We have just run a model whose purpose is to predict what the minimum sugar production volume we can expect from the Center-South for the current 2020/2021 crop is. The model interweaves the several market variables that affect the decision-making process, be it scientific or empirical, which determines how the mills can eventually behave in choosing the production mix. The variables include the most evident ones: sugar price in NY, exchange rate, price of oil, gas, hydrous and other less obvious ones like the discounts on ethanol sale due to the financial circumstances of each mill, the desired margin by the mill, among other factors.

We have divided the mills into three large categories. The first category is the mills with low production cost which have adequate financial management, risk management skill and competence in negotiating commercial contracts. The second one is the mills whose production cost is within the sector average, has both an average financial and risk management and needs to be more aggressive occasionally in order to put its product on the market. The third and last category is made up of those mills whose production cost is in the last quartile, has impaired financial management and almost non-existent access to risk management in addition to offering more attractive discounts for the buyers.

So, according to the model, Archer Consulting expects a minimum sugar mix of 46.8%, which should increase sugar production for the 2020/2021 harvest to 35.8 million tons of sugar, a volume 35% higher than the last harvest, which was 26.5 million tons of sugar.

The mills’ debts, according to the Archer Consulting estimate at the end of February 2020 was R$104.81 billion, a little more than 16.6% above last year’s same value.

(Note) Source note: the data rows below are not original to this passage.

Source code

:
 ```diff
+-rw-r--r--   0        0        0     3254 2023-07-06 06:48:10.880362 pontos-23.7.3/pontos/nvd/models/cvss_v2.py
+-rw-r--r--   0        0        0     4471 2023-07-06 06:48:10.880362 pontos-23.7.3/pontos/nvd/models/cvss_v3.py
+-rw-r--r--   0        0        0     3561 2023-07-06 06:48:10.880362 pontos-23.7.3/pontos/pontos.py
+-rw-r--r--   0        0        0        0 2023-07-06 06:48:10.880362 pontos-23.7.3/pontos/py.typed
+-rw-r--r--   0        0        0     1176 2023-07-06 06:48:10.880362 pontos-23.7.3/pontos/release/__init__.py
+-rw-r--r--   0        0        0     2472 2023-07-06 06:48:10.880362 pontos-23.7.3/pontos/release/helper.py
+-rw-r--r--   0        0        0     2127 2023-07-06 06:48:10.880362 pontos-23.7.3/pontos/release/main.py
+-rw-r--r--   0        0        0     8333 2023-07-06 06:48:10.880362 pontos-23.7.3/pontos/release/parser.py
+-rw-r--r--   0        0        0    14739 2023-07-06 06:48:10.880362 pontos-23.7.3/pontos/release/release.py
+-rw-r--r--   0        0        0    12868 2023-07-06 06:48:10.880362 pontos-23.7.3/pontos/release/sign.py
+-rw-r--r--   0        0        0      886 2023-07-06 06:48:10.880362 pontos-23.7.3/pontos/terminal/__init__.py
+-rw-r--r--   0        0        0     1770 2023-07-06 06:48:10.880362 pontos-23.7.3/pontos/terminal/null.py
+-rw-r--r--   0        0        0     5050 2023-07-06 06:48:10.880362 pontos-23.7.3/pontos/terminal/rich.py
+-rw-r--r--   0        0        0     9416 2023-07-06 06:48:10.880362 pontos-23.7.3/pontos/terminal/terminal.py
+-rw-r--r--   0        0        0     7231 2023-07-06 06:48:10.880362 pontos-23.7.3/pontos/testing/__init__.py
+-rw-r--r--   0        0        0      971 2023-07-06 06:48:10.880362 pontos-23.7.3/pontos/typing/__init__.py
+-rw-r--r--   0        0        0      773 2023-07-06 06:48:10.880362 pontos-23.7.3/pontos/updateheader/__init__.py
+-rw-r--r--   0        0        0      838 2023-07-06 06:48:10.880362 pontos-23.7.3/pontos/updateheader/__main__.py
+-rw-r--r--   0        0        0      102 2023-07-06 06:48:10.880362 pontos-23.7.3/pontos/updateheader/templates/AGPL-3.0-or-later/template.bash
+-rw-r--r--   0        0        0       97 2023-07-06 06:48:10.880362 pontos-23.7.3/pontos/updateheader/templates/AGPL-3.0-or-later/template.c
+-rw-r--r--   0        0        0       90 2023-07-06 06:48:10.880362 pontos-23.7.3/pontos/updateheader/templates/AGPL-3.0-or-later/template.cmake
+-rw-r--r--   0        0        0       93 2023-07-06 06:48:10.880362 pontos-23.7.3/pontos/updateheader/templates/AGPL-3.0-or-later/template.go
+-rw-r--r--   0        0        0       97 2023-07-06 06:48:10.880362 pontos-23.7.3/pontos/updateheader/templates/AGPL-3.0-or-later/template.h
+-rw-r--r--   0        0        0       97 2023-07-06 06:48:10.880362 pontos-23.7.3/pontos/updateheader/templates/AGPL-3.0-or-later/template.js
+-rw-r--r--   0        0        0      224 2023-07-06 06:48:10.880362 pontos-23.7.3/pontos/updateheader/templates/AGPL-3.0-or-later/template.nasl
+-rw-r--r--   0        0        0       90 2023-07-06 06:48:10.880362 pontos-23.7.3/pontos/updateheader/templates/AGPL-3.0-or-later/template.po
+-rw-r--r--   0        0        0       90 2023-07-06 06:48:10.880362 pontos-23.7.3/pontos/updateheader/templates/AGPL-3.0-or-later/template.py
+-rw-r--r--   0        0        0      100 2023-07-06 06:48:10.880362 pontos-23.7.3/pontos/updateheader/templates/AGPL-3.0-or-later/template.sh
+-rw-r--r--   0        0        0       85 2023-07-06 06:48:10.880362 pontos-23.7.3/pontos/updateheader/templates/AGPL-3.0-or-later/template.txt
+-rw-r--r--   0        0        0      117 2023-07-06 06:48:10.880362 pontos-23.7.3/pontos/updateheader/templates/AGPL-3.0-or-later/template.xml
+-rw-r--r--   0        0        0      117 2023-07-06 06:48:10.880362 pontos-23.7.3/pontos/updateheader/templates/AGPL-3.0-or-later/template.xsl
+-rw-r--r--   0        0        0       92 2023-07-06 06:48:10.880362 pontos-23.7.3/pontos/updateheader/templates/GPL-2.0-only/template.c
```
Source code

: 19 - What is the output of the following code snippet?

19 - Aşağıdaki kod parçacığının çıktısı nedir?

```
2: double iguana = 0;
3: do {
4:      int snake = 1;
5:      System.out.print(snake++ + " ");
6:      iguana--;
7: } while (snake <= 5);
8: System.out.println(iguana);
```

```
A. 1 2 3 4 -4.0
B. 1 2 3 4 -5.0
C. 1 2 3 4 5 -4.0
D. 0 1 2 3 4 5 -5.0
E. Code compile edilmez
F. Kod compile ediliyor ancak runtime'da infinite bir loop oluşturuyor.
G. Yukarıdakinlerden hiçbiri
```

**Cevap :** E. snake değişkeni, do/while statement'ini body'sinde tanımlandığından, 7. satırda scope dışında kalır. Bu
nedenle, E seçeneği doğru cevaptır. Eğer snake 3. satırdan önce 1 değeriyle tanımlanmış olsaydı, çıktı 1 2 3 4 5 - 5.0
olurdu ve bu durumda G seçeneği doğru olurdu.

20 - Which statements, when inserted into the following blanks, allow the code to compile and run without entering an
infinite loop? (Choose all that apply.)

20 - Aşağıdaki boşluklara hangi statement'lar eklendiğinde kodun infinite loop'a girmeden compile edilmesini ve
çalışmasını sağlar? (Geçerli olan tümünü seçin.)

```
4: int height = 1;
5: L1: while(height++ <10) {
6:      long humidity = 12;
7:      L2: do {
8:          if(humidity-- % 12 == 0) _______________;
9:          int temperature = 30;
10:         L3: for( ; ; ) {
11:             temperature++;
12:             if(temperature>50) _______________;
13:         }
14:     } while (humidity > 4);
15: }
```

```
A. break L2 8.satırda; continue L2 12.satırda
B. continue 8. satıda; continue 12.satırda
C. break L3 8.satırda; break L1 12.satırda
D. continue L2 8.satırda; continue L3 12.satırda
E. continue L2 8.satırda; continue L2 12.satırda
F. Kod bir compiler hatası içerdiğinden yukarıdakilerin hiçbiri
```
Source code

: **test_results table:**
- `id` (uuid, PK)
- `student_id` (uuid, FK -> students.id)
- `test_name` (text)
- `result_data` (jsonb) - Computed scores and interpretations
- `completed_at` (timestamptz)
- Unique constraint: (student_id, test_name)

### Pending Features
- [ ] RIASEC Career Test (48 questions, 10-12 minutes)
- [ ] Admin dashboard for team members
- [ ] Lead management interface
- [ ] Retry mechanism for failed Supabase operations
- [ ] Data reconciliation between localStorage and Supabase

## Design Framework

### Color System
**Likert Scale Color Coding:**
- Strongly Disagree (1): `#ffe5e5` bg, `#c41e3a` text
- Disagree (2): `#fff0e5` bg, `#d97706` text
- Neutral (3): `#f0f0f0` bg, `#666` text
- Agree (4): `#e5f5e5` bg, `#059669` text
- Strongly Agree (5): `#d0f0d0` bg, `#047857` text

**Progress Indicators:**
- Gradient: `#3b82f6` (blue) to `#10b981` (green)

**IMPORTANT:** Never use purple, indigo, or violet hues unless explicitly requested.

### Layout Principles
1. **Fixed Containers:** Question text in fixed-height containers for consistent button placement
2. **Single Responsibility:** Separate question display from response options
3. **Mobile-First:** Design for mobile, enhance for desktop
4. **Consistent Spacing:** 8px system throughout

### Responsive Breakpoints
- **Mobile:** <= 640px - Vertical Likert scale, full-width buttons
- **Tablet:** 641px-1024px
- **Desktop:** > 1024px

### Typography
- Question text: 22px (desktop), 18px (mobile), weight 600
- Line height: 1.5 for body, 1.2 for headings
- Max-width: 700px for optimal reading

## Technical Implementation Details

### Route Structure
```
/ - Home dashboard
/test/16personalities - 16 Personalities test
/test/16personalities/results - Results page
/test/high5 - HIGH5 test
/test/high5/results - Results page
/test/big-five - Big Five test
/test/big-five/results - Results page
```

Nassim Taleb (author of the book Black Swan) said in an interview to a TV station in the USA that the coronavirus wasn’t an unpredictable event, a prerequisite for it to be called black swan. “I get angry when people call this pandemic black swan. What we saw was a white swan, because there are no excuses for the large corporations and government authorities not having prepared for this kind of event since today, we travel much more and pandemics will happen more widely”.

WE MADE A MISTAKE: Last week we commented that there was a supply of hydrous ethanol sale, without buyers, at R$1.7000 per liter tax-free. An alert reader caught our fault. Actually, the offer was R$1.7000 per liter with taxes, which means that the equivalent value in sugar was at least 180 points worse.

 

Have a nice weekend and remember – STAY HOME.